Stored data
====
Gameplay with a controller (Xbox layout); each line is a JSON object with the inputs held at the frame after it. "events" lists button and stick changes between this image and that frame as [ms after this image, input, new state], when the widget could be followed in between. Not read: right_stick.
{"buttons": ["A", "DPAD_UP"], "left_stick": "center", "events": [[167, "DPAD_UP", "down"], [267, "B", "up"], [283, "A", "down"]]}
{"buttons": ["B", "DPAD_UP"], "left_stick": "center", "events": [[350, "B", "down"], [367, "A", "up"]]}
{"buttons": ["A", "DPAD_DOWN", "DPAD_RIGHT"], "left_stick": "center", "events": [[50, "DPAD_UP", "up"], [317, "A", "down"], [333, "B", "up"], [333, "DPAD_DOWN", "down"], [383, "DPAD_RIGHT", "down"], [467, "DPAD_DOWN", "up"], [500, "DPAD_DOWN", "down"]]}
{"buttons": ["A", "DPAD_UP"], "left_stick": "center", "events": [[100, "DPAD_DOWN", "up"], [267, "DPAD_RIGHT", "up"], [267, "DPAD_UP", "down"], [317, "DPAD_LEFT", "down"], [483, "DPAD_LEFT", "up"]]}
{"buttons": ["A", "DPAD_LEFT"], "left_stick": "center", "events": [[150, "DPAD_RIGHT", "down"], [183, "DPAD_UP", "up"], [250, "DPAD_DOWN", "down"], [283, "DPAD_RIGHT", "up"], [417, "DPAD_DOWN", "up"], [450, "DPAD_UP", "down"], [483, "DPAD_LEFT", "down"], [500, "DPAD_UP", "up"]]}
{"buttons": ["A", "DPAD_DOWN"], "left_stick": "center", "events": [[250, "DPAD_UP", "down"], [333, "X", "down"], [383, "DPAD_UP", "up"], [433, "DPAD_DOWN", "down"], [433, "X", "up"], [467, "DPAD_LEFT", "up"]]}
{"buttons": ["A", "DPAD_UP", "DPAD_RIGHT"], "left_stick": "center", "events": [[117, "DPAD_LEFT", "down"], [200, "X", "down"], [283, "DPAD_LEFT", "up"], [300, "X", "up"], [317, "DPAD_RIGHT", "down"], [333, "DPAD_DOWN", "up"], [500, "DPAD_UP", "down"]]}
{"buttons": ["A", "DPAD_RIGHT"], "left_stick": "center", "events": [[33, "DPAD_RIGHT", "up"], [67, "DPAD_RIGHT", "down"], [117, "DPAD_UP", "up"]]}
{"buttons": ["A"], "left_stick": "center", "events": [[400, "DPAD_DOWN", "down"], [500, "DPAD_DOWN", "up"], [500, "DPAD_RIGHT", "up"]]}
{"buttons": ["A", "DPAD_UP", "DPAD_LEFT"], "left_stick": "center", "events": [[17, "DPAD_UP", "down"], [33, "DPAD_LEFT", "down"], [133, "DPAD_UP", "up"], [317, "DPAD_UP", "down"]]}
====
**Exercise brief:**
Each record should be repeated in full, exactly as it is written.

**Exercise result:**
Gameplay with a controller (Xbox layout); each line is a JSON object with the inputs held at the frame after it. "events" lists button and stick changes between this image and that frame as [ms after this image, input, new state], when the widget could be followed in between. Not read: right_stick.
{"buttons": ["A", "DPAD_UP"], "left_stick": "center", "events": [[167, "DPAD_UP", "down"], [267, "B", "up"], [283, "A", "down"]]}
{"buttons": ["B", "DPAD_UP"], "left_stick": "center", "events": [[350, "B", "down"], [367, "A", "up"]]}
{"buttons": ["A", "DPAD_DOWN", "DPAD_RIGHT"], "left_stick": "center", "events": [[50, "DPAD_UP", "up"], [317, "A", "down"], [333, "B", "up"], [333, "DPAD_DOWN", "down"], [383, "DPAD_RIGHT", "down"], [467, "DPAD_DOWN", "up"], [500, "DPAD_DOWN", "down"]]}
{"buttons": ["A", "DPAD_UP"], "left_stick": "center", "events": [[100, "DPAD_DOWN", "up"], [267, "DPAD_RIGHT", "up"], [267, "DPAD_UP", "down"], [317, "DPAD_LEFT", "down"], [483, "DPAD_LEFT", "up"]]}
{"buttons": ["A", "DPAD_LEFT"], "left_stick": "center", "events": [[150, "DPAD_RIGHT", "down"], [183, "DPAD_UP", "up"], [250, "DPAD_DOWN", "down"], [283, "DPAD_RIGHT", "up"], [417, "DPAD_DOWN", "up"], [450, "DPAD_UP", "down"], [483, "DPAD_LEFT", "down"], [500, "DPAD_UP", "up"]]}
{"buttons": ["A", "DPAD_DOWN"], "left_stick": "center", "events": [[250, "DPAD_UP", "down"], [333, "X", "down"], [383, "DPAD_UP", "up"], [433, "DPAD_DOWN", "down"], [433, "X", "up"], [467, "DPAD_LEFT", "up"]]}
{"buttons": ["A", "DPAD_UP", "DPAD_RIGHT"], "left_stick": "center", "events": [[117, "DPAD_LEFT", "down"], [200, "X", "down"], [283, "DPAD_LEFT", "up"], [300, "X", "up"], [317, "DPAD_RIGHT", "down"], [333, "DPAD_DOWN", "up"], [500, "DPAD_UP", "down"]]}
{"buttons": ["A", "DPAD_RIGHT"], "left_stick": "center", "events": [[33, "DPAD_RIGHT", "up"], [67, "DPAD_RIGHT", "down"], [117, "DPAD_UP", "up"]]}
{"buttons": ["A"], "left_stick": "center", "events": [[400, "DPAD_DOWN", "down"], [500, "DPAD_DOWN", "up"], [500, "DPAD_RIGHT", "up"]]}
{"buttons": ["A", "DPAD_UP", "DPAD_LEFT"], "left_stick": "center", "events": [[17, "DPAD_UP", "down"], [33, "DPAD_LEFT", "down"], [133, "DPAD_UP", "up"], [317, "DPAD_UP", "down"]]}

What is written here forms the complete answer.